Task goal: Write the next part of the forum thread about edge probabilities in Graph Tool's stochastic block model, starting after its last sentence.

# Getting edge probabilities for SBM.

Hi Tiago, I am a new user for Graph Tool. I was trying to do a fitting
approach for a graph. And to measure the goodness of fit, I intend to use
log of likelihood score for the generated graph and the real graph.

For this, I needed to calculate the probabilities of each edge existing in
the generated graph. However, when I use the 'get_edge_prob' function for
BlockState, I get values which are greater than 0 for an edge existing.
Which should not be possible since log(prob) <= 0. It is supposed to return
'unnormalised log probability' of the edge.

Thanks,
Sukrit

The exact quantity computed is explained here:

https://graph-tool.skewed.de/static/doc/demos/inference/inference.html#predicting-spurious-and-missing-edges

It is the posterior likelihood of a missing edge, conditioned on the
observed graph and model. It is unnormalized, because computing the
normalization constant would require obtaining this value for every possible
missing edge, which is typically of the order O(N^2).

[Collection entries]
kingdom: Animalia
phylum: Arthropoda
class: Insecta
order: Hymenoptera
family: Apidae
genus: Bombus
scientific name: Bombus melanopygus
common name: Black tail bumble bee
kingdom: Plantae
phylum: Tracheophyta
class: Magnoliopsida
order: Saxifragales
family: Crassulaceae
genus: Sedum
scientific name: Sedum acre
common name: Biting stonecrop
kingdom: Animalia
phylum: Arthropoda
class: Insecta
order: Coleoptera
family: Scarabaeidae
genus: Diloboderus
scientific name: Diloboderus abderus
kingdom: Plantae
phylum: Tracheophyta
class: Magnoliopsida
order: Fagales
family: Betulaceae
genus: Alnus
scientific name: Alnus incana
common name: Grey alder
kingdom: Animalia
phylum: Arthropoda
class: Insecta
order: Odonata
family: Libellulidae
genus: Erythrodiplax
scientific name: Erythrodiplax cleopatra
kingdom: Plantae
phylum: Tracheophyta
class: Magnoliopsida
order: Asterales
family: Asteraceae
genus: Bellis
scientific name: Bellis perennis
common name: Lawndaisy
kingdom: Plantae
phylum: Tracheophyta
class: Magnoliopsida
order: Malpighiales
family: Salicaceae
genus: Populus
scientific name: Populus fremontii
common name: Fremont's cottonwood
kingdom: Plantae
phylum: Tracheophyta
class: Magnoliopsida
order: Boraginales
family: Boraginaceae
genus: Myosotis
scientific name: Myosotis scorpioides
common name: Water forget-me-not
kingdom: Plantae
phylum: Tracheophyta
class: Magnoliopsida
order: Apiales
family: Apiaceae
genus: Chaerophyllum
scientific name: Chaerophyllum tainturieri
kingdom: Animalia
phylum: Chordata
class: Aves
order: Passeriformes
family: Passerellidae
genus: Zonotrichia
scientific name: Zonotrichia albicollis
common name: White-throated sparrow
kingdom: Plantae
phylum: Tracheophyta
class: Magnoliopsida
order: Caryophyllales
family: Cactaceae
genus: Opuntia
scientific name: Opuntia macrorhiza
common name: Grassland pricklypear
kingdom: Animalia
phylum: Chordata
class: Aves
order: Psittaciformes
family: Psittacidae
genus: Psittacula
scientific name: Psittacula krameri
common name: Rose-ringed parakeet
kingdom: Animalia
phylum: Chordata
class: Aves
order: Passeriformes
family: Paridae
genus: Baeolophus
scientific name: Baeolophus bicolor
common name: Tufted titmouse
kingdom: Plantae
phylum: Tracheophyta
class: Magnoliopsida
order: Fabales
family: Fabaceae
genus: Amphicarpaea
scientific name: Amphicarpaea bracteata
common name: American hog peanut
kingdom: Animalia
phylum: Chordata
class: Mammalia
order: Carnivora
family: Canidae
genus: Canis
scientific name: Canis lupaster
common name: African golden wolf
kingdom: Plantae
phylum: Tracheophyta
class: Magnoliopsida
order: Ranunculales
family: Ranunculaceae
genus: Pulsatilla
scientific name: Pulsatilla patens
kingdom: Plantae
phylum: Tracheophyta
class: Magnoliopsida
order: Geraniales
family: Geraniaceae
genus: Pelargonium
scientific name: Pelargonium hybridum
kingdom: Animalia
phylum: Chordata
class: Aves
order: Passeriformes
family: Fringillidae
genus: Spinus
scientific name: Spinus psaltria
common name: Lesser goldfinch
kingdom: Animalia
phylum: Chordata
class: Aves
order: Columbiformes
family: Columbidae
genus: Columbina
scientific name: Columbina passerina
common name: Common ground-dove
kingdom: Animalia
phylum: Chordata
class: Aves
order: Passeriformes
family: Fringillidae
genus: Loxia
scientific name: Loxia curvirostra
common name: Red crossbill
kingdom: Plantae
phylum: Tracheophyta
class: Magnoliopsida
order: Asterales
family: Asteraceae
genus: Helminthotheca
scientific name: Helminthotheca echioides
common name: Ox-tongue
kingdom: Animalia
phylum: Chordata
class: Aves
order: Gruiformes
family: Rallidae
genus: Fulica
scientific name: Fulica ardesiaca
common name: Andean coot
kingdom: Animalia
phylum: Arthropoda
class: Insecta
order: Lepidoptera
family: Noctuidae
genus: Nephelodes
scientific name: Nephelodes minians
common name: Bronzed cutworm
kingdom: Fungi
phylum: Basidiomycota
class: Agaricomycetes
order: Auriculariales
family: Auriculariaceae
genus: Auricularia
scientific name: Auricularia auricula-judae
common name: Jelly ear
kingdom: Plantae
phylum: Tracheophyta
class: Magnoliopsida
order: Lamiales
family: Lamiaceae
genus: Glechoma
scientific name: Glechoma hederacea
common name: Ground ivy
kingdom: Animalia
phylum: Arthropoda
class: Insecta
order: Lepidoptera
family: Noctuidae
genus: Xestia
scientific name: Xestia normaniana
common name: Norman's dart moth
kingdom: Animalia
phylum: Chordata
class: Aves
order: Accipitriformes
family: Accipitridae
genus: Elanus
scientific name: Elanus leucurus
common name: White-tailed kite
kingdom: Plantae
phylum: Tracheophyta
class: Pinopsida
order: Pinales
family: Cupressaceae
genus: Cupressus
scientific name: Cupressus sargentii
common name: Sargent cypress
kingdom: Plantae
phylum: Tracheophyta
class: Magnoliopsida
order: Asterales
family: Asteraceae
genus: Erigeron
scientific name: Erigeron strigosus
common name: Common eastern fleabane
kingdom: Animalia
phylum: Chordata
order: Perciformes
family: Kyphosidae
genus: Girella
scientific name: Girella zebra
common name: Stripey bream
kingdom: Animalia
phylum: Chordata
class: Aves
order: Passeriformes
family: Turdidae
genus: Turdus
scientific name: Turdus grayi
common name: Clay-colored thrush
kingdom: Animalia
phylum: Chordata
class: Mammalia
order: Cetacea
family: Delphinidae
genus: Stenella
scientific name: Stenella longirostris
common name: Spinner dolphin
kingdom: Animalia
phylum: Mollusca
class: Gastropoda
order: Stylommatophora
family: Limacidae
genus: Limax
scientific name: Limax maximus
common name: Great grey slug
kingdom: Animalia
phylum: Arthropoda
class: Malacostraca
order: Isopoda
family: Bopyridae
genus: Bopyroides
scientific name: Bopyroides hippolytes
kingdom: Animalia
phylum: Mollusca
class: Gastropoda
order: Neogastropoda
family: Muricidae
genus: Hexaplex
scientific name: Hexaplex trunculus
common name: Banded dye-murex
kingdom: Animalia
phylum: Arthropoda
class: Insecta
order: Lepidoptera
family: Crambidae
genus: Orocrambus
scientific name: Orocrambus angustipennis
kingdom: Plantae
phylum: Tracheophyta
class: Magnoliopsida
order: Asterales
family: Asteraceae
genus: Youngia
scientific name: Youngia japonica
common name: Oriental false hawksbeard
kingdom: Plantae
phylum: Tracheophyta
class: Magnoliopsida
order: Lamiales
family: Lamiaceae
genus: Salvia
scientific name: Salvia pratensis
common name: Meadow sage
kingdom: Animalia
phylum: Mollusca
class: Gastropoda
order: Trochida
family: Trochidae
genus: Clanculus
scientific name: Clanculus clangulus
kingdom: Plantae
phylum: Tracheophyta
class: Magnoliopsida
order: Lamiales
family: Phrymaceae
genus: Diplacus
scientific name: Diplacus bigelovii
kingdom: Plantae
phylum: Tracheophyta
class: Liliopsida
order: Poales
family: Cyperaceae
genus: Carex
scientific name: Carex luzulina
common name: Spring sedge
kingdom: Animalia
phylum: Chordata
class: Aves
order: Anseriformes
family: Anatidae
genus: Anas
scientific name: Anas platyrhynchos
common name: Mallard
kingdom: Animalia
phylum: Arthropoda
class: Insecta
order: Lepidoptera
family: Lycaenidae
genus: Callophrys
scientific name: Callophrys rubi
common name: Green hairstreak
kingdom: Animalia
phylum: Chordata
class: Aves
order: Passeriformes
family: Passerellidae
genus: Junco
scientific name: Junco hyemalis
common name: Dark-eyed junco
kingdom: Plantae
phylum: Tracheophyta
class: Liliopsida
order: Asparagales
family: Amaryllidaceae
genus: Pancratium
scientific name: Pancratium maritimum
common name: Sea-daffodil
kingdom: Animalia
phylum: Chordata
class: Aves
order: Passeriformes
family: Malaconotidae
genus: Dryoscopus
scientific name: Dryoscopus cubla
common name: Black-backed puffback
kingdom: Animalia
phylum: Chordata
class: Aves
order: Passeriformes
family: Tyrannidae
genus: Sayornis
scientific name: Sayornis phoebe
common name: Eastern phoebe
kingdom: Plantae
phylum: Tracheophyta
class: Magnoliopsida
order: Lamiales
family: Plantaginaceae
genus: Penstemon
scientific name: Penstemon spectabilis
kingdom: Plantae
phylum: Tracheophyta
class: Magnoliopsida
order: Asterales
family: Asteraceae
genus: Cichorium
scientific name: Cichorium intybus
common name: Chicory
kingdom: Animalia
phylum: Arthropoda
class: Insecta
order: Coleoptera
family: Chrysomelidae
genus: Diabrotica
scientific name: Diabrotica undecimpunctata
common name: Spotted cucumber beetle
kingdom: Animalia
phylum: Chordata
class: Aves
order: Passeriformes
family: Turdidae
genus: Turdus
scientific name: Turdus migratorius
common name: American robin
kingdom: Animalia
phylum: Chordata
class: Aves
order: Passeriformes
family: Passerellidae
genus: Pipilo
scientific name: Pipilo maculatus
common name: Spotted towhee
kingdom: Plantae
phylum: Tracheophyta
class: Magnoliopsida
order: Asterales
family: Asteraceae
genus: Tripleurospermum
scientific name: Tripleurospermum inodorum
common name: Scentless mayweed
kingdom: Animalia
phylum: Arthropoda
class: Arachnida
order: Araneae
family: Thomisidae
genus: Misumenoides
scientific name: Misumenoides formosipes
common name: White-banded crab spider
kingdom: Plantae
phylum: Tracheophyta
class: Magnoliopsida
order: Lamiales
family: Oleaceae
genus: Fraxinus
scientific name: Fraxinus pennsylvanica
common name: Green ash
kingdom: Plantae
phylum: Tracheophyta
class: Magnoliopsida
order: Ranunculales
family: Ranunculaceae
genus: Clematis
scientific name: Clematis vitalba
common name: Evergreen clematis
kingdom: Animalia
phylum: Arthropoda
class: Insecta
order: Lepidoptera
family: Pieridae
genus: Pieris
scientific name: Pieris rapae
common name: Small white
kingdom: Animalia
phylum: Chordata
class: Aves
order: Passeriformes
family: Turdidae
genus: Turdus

Right answer:
Since it is not normalized, it can also return log-probability values that
are above zero.

Best,
Tiago

Hi Tiago, how do we obtain the normalisation constant in this case? Please
help with some sample code for it.

Regards,
Sukrit

I just explained it. You need to sum the probabilities for every possible
edge (which will be very slow, and I suspect is not really the quantity you
are interested in).

If you need help understanding the general framework, just scroll down in
the page I sent you, and you will find the relevant literature.

Please verify if I have understood this correctly:

I calculate a normalisation constant for each iteration of the network
generated by 'mcmc_equilibrate'. This constant is the sum of probabilities
of each edge existing between all pairs of nodes in the graph.
To get the actual value of an edge existing in the graph, I divide the
probability of that edge existing in the graph by the above mentioned
constant.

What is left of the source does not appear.